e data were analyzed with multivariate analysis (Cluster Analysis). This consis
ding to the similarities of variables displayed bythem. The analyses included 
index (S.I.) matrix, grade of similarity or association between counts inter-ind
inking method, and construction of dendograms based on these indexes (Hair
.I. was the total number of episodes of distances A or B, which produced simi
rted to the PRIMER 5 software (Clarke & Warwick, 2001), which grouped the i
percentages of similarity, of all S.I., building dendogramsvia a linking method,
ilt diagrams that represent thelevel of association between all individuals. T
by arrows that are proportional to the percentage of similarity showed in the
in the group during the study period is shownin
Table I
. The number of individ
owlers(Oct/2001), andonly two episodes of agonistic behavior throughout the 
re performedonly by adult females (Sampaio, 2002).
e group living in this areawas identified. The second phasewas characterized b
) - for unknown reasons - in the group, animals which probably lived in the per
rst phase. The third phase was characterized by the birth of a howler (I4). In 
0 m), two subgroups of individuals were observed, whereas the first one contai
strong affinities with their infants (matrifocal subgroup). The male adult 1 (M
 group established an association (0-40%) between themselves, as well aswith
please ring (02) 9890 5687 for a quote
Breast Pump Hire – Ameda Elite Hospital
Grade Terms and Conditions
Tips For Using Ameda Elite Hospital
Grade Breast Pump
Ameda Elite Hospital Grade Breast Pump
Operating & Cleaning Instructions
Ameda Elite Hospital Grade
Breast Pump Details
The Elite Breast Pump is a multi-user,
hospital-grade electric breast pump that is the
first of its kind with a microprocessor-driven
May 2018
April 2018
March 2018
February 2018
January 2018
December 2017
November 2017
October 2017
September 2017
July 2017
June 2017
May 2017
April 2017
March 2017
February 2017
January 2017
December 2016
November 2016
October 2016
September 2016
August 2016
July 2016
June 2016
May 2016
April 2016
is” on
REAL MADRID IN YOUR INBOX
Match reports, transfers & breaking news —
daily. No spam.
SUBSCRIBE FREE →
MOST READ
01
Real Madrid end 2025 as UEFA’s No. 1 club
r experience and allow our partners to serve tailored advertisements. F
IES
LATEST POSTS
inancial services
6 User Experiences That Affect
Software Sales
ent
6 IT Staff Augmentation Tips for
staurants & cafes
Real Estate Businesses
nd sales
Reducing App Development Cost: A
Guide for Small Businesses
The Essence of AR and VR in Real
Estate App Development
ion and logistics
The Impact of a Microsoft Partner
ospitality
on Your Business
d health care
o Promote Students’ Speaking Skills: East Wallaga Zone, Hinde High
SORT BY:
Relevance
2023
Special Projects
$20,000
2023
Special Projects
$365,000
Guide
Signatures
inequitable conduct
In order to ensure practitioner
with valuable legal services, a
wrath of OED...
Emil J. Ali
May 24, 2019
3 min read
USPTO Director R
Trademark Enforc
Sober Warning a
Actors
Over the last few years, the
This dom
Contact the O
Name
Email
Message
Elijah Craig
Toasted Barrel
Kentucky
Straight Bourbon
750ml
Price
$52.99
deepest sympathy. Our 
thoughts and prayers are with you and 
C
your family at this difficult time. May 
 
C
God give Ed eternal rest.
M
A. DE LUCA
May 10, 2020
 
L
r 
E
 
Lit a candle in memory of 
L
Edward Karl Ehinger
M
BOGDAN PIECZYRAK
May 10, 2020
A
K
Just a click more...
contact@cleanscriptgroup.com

### Exercise goal
Write out the listing above, keeping every word exactly.

### Exercise result
e data were analyzed with multivariate analysis (Cluster Analysis). This consis
ding to the similarities of variables displayed bythem. The analyses included 
index (S.I.) matrix, grade of similarity or association between counts inter-ind
inking method, and construction of dendograms based on these indexes (Hair
.I. was the total number of episodes of distances A or B, which produced simi
rted to the PRIMER 5 software (Clarke & Warwick, 2001), which grouped the i
percentages of similarity, of all S.I., building dendogramsvia a linking method,
ilt diagrams that represent thelevel of association between all individuals. T
by arrows that are proportional to the percentage of similarity showed in the
in the group during the study period is shownin
Table I
. The number of individ
owlers(Oct/2001), andonly two episodes of agonistic behavior throughout the 
re performedonly by adult females (Sampaio, 2002).
e group living in this areawas identified. The second phasewas characterized b
) - for unknown reasons - in the group, animals which probably lived in the per
rst phase. The third phase was characterized by the birth of a howler (I4). In 
0 m), two subgroups of individuals were observed, whereas the first one contai
strong affinities with their infants (matrifocal subgroup). The male adult 1 (M
 group established an association (0-40%) between themselves, as well aswith
please ring (02) 9890 5687 for a quote
Breast Pump Hire – Ameda Elite Hospital
Grade Terms and Conditions
Tips For Using Ameda Elite Hospital
Grade Breast Pump
Ameda Elite Hospital Grade Breast Pump
Operating & Cleaning Instructions
Ameda Elite Hospital Grade
Breast Pump Details
The Elite Breast Pump is a multi-user,
hospital-grade electric breast pump that is the
first of its kind with a microprocessor-driven
May 2018
April 2018
March 2018
February 2018
January 2018
December 2017
November 2017
October 2017
September 2017
July 2017
June 2017
May 2017
April 2017
March 2017
February 2017
January 2017
December 2016
November 2016
October 2016
September 2016
August 2016
July 2016
June 2016
May 2016
April 2016
is” on
REAL MADRID IN YOUR INBOX
Match reports, transfers & breaking news —
daily. No spam.
SUBSCRIBE FREE →
MOST READ
01
Real Madrid end 2025 as UEFA’s No. 1 club
r experience and allow our partners to serve tailored advertisements. F
IES
LATEST POSTS
inancial services
6 User Experiences That Affect
Software Sales
ent
6 IT Staff Augmentation Tips for
staurants & cafes
Real Estate Businesses
nd sales
Reducing App Development Cost: A
Guide for Small Businesses
The Essence of AR and VR in Real
Estate App Development
ion and logistics
The Impact of a Microsoft Partner
ospitality
on Your Business
d health care
o Promote Students’ Speaking Skills: East Wallaga Zone, Hinde High
SORT BY:
Relevance
2023
Special Projects
$20,000
2023
Special Projects
$365,000
Guide
Signatures
inequitable conduct
In order to ensure practitioner
with valuable legal services, a
wrath of OED...
Emil J. Ali
May 24, 2019
3 min read
USPTO Director R
Trademark Enforc
Sober Warning a
Actors
Over the last few years, the
This dom
Contact the O
Name
Email
Message
Elijah Craig
Toasted Barrel
Kentucky
Straight Bourbon
750ml
Price
$52.99
deepest sympathy. Our 
thoughts and prayers are with you and 
C
your family at this difficult time. May 
 
C
God give Ed eternal rest.
M
A. DE LUCA
May 10, 2020
 
L
r 
E
 
Lit a candle in memory of 
L
Edward Karl Ehinger
M
BOGDAN PIECZYRAK
May 10, 2020
A
K
Just a click more...
contact@cleanscriptgroup.com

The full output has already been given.